The primary reason that string literals can't be modified (without undefined behavior) is to support string literal merging.
Long ago, when memory was much tighter than today, compiler authors noticed that many programs had the same string literals repeated many times--especially things like mode strings being passed to fopen
(e.g., f = fopen("filename", "r");
) and simple format strings being passed to printf
(e.g., printf("%d\n", a);
).
To save memory, they'd avoid allocating separate memory for each instance of these strings. Instead, they'd allocate one piece of memory, and point all the pointers at it.
In a few cases, they got even trickier than that, to merge literals that were't even entirely identical. For example consider code like this:
printf("%s\t%d\n", a);
/* ... */
printf("%d\n", b);
In this case, the string literals aren't entirely identical, but the second one is identical part of the end of the first. In this case, they'd still allocate one piece of memory. One pointer would point to the beginning of the memory, and the other to the position of the %d
in that same block of memory.
With a possibility (but no requirement for) string literal merging, it's essentially impossible to say what behavior you'll get when you modify a string literal. If string literals are merged, modifying one string literal might modify others that are identical, or end identically. If string literals are not merged, modifying one will have no effect on any other.

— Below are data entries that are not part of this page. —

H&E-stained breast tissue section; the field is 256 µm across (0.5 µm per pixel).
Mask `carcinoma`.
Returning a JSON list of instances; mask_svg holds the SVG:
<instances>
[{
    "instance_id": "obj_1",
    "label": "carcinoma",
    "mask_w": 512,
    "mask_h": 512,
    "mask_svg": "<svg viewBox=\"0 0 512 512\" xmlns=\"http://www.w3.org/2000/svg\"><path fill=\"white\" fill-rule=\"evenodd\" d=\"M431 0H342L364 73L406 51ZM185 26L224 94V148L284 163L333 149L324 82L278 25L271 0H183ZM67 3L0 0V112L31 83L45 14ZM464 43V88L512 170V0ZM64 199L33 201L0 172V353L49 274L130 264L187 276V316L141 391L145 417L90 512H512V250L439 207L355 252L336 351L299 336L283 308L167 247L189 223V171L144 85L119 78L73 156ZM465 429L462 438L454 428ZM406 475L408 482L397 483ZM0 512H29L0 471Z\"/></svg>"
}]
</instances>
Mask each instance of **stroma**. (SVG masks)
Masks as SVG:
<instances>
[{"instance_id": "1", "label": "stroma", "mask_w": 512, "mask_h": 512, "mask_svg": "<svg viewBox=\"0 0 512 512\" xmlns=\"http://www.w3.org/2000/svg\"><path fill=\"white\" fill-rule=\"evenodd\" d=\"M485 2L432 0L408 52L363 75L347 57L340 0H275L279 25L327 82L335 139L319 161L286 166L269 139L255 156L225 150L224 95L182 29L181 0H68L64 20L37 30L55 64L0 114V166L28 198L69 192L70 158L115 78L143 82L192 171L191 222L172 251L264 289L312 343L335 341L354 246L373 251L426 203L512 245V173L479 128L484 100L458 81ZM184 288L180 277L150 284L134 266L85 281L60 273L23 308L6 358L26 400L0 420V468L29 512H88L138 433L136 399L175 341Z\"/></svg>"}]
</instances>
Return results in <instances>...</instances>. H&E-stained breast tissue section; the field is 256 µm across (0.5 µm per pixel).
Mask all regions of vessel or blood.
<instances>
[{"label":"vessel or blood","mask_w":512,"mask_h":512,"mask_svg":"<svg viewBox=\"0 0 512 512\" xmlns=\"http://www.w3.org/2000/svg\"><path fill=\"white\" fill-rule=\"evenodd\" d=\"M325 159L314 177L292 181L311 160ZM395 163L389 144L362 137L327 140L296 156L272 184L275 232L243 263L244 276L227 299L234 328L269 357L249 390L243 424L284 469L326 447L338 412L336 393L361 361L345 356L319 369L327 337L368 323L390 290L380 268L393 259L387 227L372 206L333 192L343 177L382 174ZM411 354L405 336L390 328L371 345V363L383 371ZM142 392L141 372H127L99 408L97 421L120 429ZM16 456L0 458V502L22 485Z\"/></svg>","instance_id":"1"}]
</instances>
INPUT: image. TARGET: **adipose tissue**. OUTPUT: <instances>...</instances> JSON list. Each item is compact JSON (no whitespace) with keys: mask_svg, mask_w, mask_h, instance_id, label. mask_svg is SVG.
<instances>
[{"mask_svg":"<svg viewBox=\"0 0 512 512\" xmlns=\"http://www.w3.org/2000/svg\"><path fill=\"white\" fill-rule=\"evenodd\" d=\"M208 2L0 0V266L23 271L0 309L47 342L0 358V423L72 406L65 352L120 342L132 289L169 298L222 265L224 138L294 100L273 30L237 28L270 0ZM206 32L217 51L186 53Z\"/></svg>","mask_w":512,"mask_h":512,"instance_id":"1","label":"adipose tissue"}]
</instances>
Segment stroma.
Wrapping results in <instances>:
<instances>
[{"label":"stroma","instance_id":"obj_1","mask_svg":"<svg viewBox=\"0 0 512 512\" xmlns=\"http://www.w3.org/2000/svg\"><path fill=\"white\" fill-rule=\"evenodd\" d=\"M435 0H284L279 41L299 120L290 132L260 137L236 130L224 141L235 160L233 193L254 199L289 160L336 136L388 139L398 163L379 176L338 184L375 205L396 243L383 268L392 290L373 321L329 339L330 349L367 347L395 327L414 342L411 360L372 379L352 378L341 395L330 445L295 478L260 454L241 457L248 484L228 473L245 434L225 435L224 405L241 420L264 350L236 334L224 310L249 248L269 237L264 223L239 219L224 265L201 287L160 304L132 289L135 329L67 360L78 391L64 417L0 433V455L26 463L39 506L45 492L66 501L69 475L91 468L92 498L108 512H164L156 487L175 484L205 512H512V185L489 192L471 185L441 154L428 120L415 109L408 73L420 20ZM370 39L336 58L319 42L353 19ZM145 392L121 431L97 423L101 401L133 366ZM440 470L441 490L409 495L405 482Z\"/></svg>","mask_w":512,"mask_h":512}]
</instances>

MMUs added another dimension: they allowed memory to be marked as read-only, so attempting to modify a string literal would result in a signal of some sort--but only if the system had an MMU (which was often optional at one time) and also depending on whether the compiler/linker decided to put the string literals in memory they'd marked constant or not.
Since they couldn't define what the behavior would be when you modified a string literal, they decided that modifying a string literal would produce undefined behavior.
The second case is entirely different. Here you've defined an array of char
. It's clear that if you define two separate arrays, they're still separate, regardless of content, so modifying one can't possibly affect the other. The behavior is clear and always has been, so doing so gives defined behavior. The fact that the array in question might be initialized from a string literal doesn't change that.